China’s edge is the fusion of policy continuity, engineering depth, and supply chain speed. Domestic giants like Tencent and Alibaba have already industrialized AI services; energy leaders like CATL have industrialized storage; robotics makers are integrating edge compute into motion control; and chipmakers are filling gaps in the compute stack. Meanwhile, consumer-facing brands keep pushing into the US market, showing Chinese operators can navigate tariffs and regulations to grow share. The same operational discipline will show up in life-science automation: lower costs, shorter installation times, and faster iteration cycles.

Risk map and mitigants

Key risks are familiar: export controls on compute, IP protection across multi-tenant labs, data provenance in agent training loops, and international regulatory clearance for AI-driven workflows. The mitigants are getting stronger. On compute, local accelerators and foundry progress reduce dependency. On IP, benchmarked, step-verified execution frameworks such as BioLab Bench create traceable logs that regulators and customers can audit. On data, closed-loop engineering with wet-lab feedback encourages curated, high-signal datasets over scraped text corpora. Multinational biopharma already runs hybrid stacks in China; Physical AI slots into that model.
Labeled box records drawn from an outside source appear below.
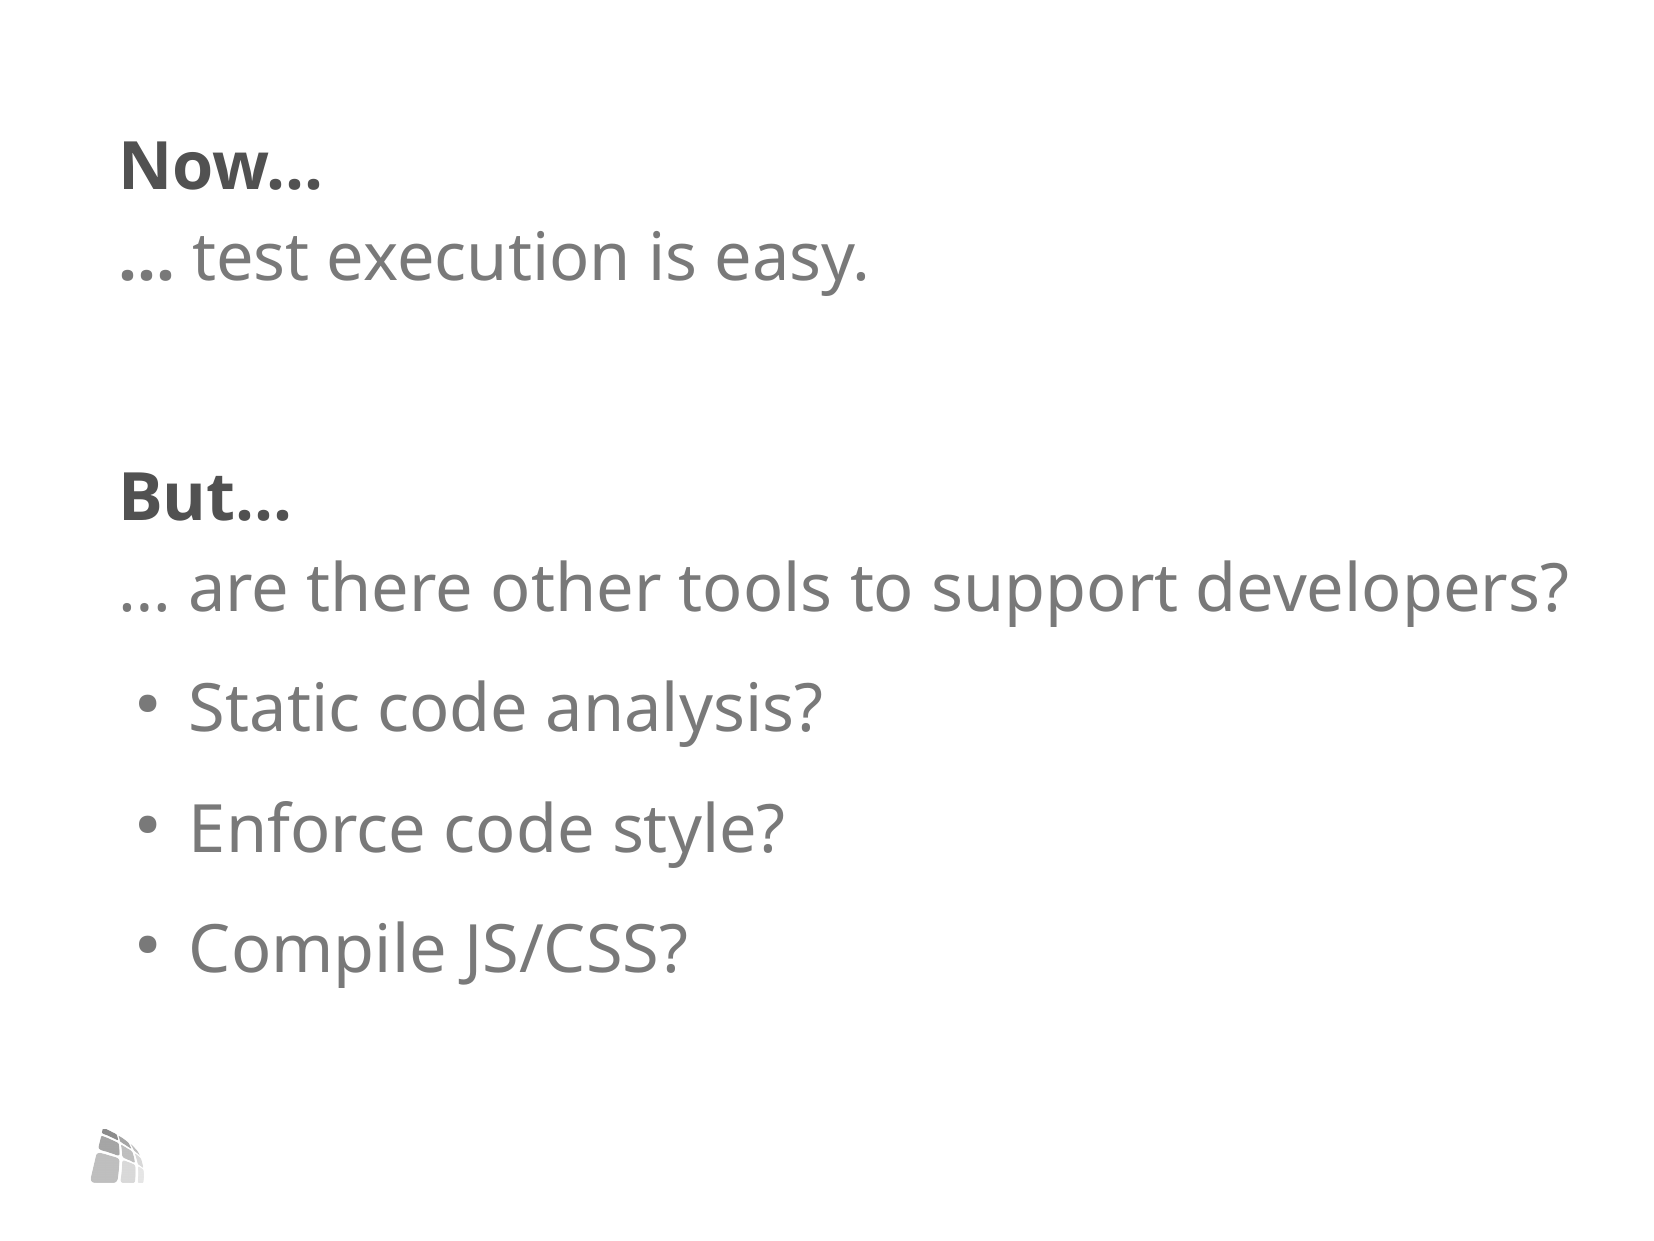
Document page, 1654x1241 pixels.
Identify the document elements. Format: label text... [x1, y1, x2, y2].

picture [82, 1129, 144, 1183]
list Now... … test execution is easy. But... … are there other tools to support developers? Static code analysis? Enforce code style? Compile JS/CSS? [118, 118, 1607, 1010]
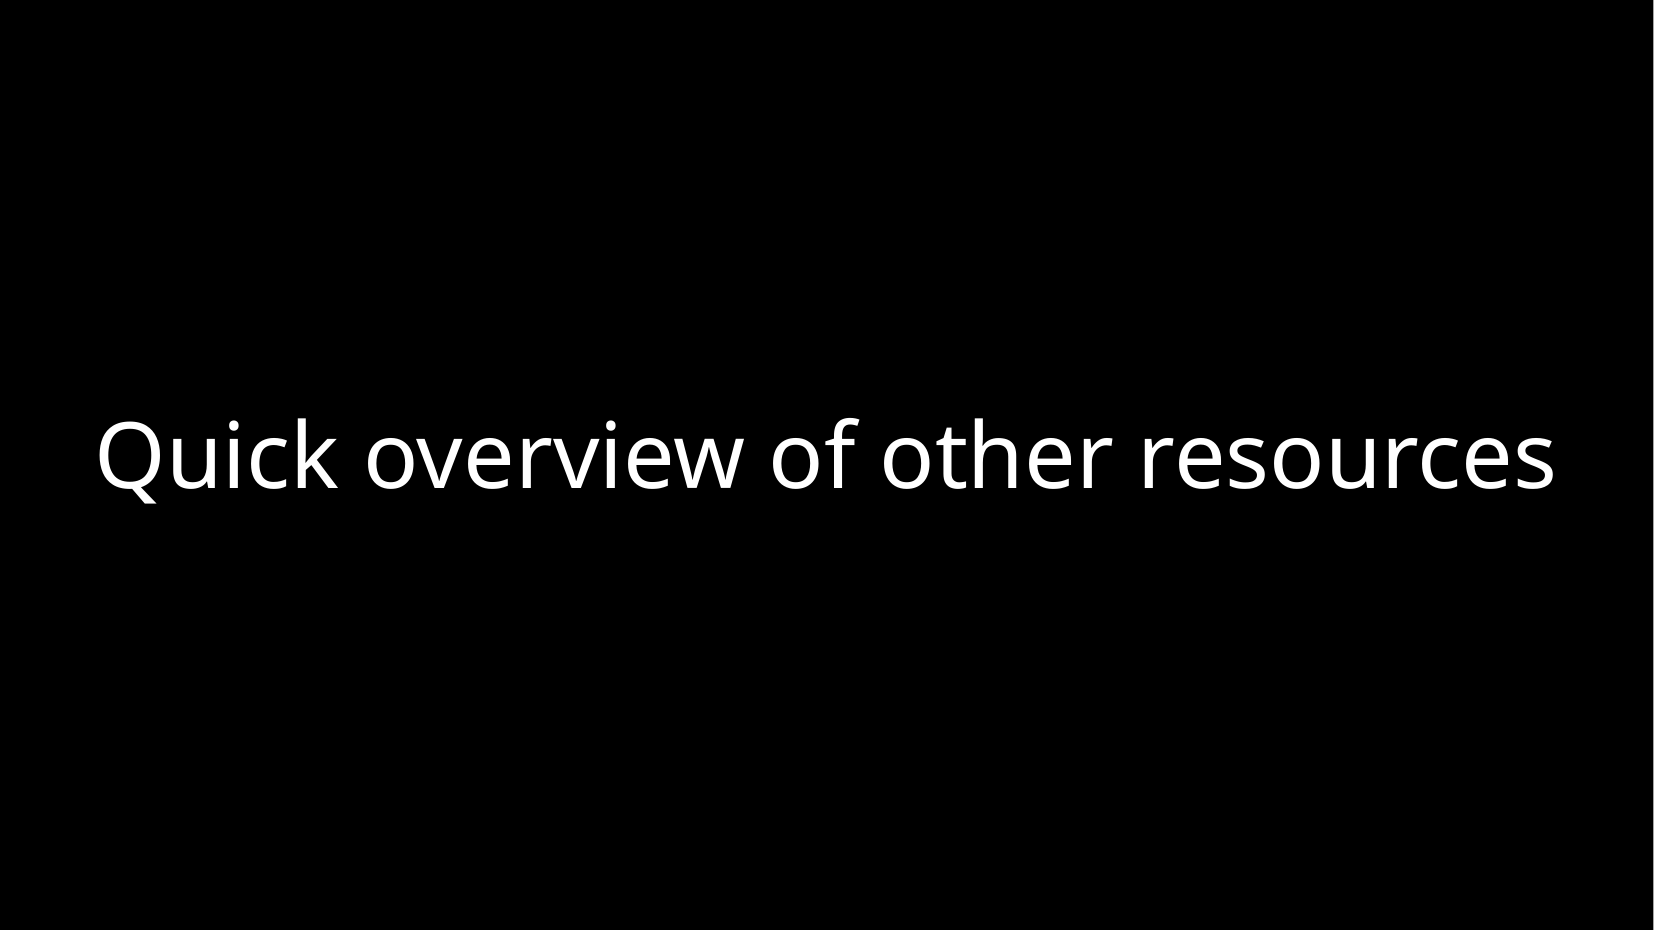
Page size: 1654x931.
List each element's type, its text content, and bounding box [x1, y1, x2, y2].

title Quick overview of other resources [82, 375, 1571, 531]
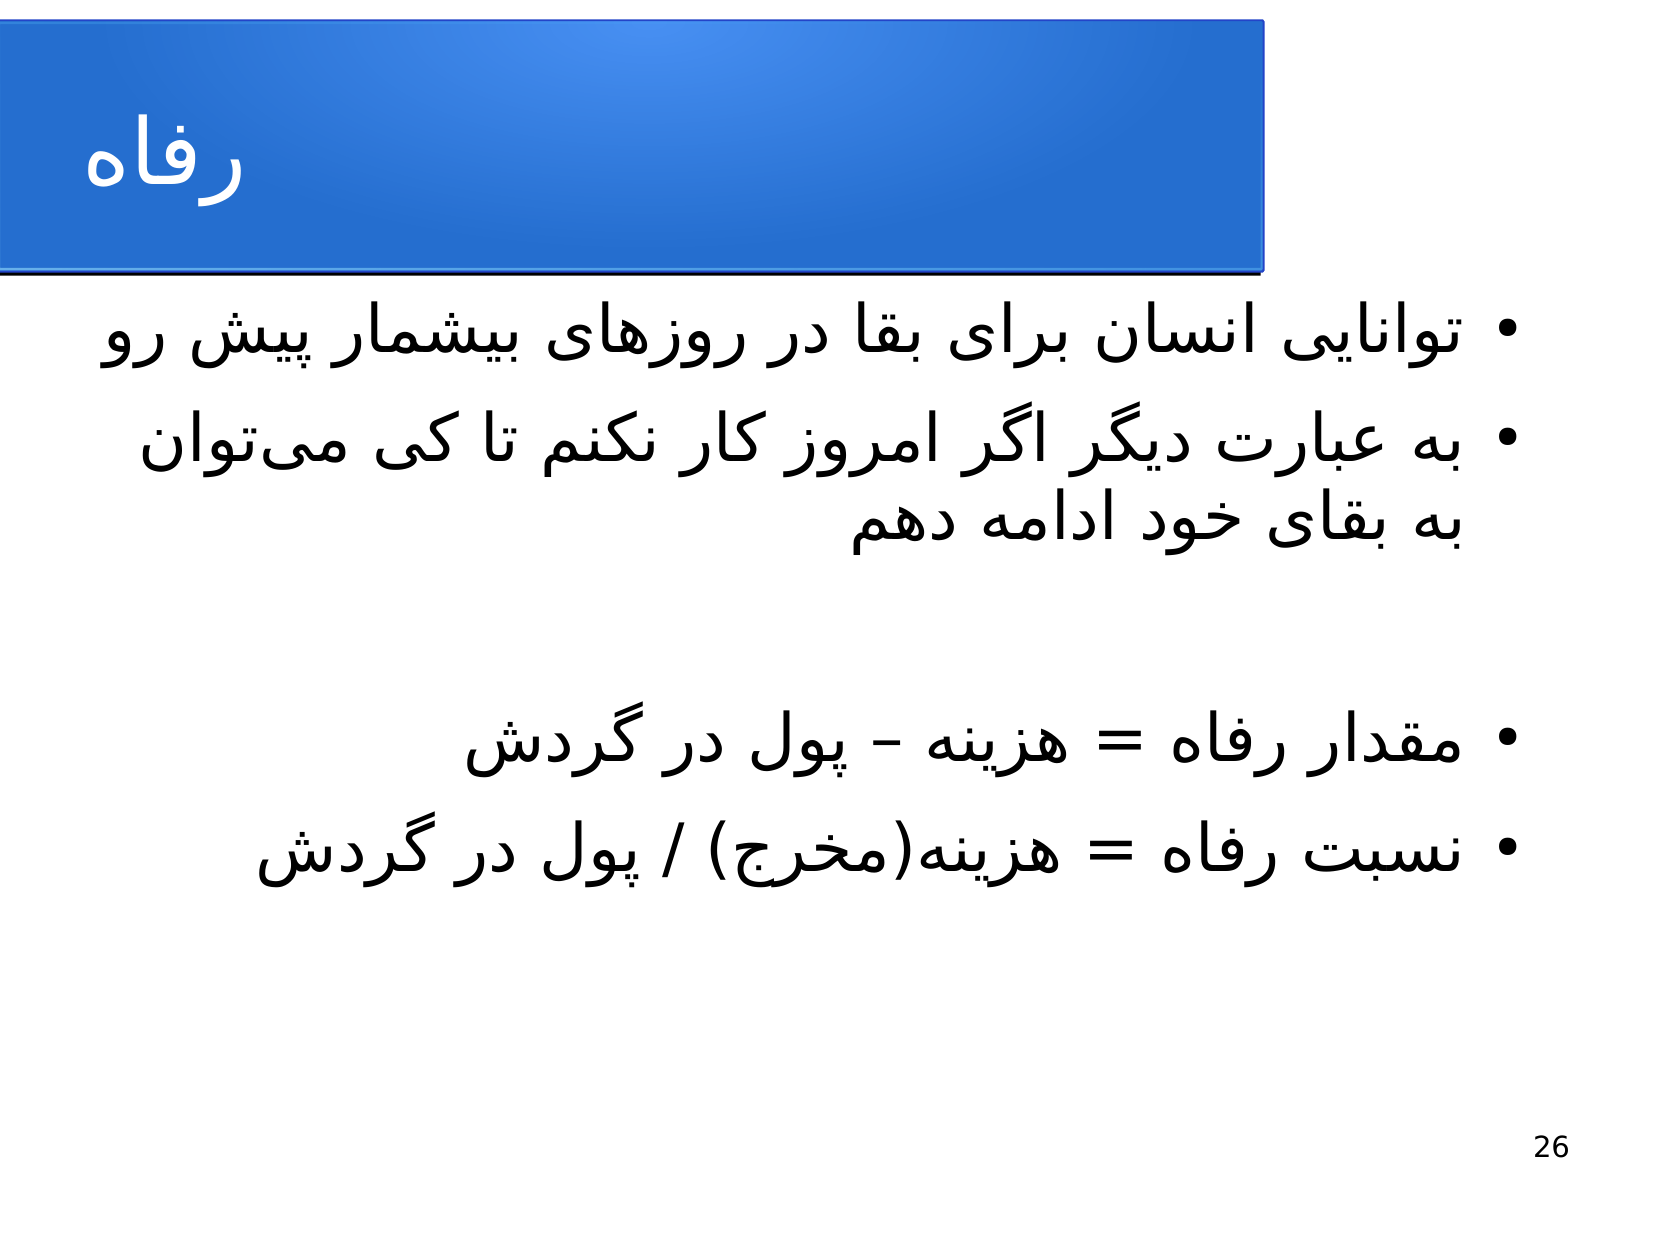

The bottom line for investors

MGI’s Physical AI debut crystallizes an investable theme that stretches from chips and servers to robots and reagents. The winners will be platforms that standardize intent-to-execution translation, vendors that compress cycle times in regulated environments, and suppliers that keep the lights on—literally and figuratively—for 24/7 labs. China is assembling that stack at speed. With outbound investment rising, footprints in the Global South expanding, and domestic compute maturing, the path from prototype to scaled deployment looks shorter here than anywhere else. For global investors, the opportunity is not a single ticker—it is a system-level upgrade across China’s AI, automation, healthcare, and power value chains.